━━━━━ GIVEN ENTRIES
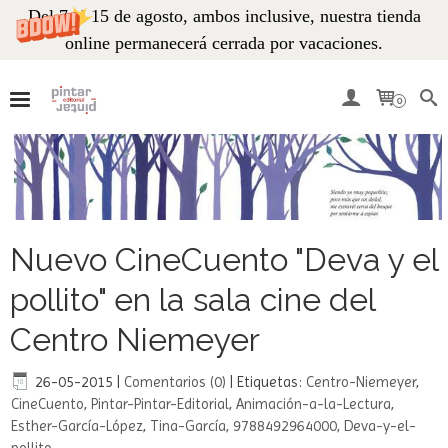
Del 7 al 15 de agosto, ambos inclusive, nuestra tienda
online permanecerá cerrada por vacaciones.
0
Nuevo CineCuento "Deva y el
pollito" en la sala cine del
Centro Niemeyer
26-05-2015
|
Comentarios (0)
|
Etiquetas:
Centro-Niemeyer
,
CineCuento
,
Pintar-Pintar-Editorial
,
Animación-a-la-Lectura
,
Esther-García-López
,
Tina-García
,
9788492964000
,
Deva-y-el-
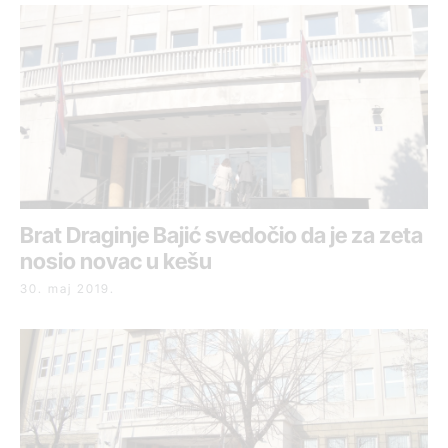
Brat Draginje Bajić svedočio da je za zeta
nosio novac u kešu
30. maj 2019.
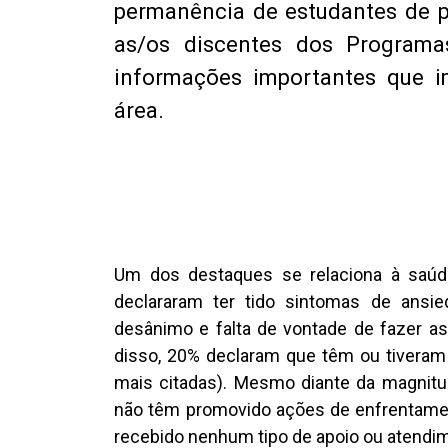
permanência de estudantes de p
as/os discentes dos Programa
informações importantes que i
área.
Um dos destaques se relaciona à saúde
declararam ter tido sintomas de ansie
desânimo e falta de vontade de fazer a
disso, 20% declaram que têm ou tiveram
mais citadas). Mesmo diante da magnitu
não têm promovido ações de enfrentamen
recebido nenhum tipo de apoio ou atendi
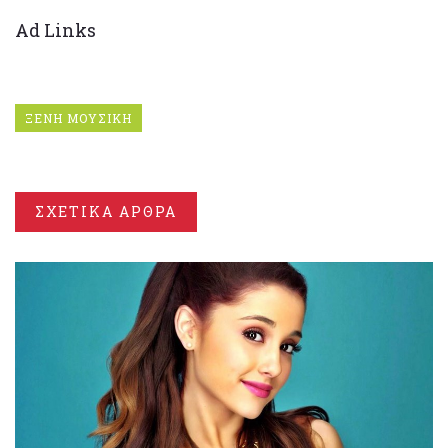
Ad Links
ΞΕΝΗ ΜΟΥΣΙΚΗ
ΣΧΕΤΙΚΑ ΑΡΘΡΑ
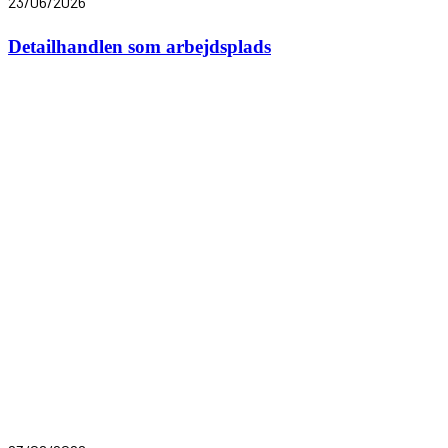
23/06/2026
Detailhandlen som arbejdsplads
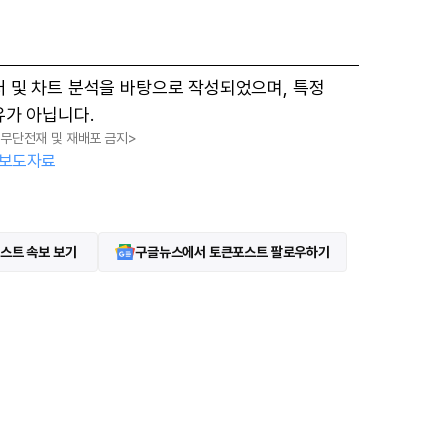
터 및 차트 분석을 바탕으로 작성되었으며, 특정
유가 아닙니다.
, 무단전재 및 재배포 금지>
보도자료
스트 속보 보기
구글뉴스에서 토큰포스트 팔로우하기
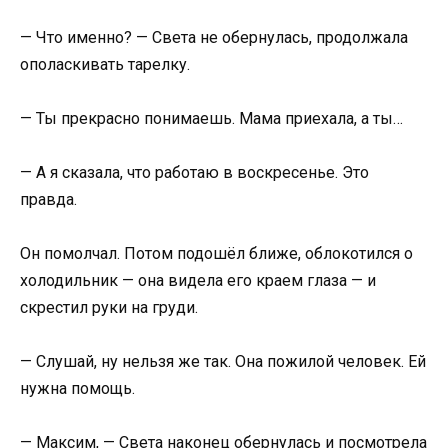
— Что именно? — Света не обернулась, продолжала
ополаскивать тарелку.
— Ты прекрасно понимаешь. Мама приехала, а ты…
— А я сказала, что работаю в воскресенье. Это
правда.
Он помолчал. Потом подошёл ближе, облокотился о
холодильник — она видела его краем глаза — и
скрестил руки на груди.
— Слушай, ну нельзя же так. Она пожилой человек. Ей
нужна помощь.
— Максим, — Света наконец обернулась и посмотрела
━━━━━━━━━━
▸ YOUR ASSIGNMENT: Print the data above exactly, minus pictures.

▸ TASK RESPONSE:
Del 7 al 15 de agosto, ambos inclusive, nuestra tienda
online permanecerá cerrada por vacaciones.
0
Nuevo CineCuento "Deva y el
pollito" en la sala cine del
Centro Niemeyer
26-05-2015
|
Comentarios (0)
|
Etiquetas:
Centro-Niemeyer
,
CineCuento
,
Pintar-Pintar-Editorial
,
Animación-a-la-Lectura
,
Esther-García-López
,
Tina-García
,
9788492964000
,
Deva-y-el-
Brat Draginje Bajić svedočio da je za zeta
nosio novac u kešu
30. maj 2019.
permanência de estudantes de p
as/os discentes dos Programa
informações importantes que i
área.
Um dos destaques se relaciona à saúde
declararam ter tido sintomas de ansie
desânimo e falta de vontade de fazer a
disso, 20% declaram que têm ou tiveram
mais citadas). Mesmo diante da magnitu
não têm promovido ações de enfrentamen
recebido nenhum tipo de apoio ou atendi
Ad Links
ΞΕΝΗ ΜΟΥΣΙΚΗ
ΣΧΕΤΙΚΑ ΑΡΘΡΑ
23/06/2026
Detailhandlen som arbejdsplads
터 및 차트 분석을 바탕으로 작성되었으며, 특정
유가 아닙니다.
, 무단전재 및 재배포 금지>
보도자료
스트 속보 보기
구글뉴스에서 토큰포스트 팔로우하기
— Что именно? — Света не обернулась, продолжала
ополаскивать тарелку.
— Ты прекрасно понимаешь. Мама приехала, а ты…
— А я сказала, что работаю в воскресенье. Это
правда.
Он помолчал. Потом подошёл ближе, облокотился о
холодильник — она видела его краем глаза — и
скрестил руки на груди.
— Слушай, ну нельзя же так. Она пожилой человек. Ей
нужна помощь.
— Максим, — Света наконец обернулась и посмотрела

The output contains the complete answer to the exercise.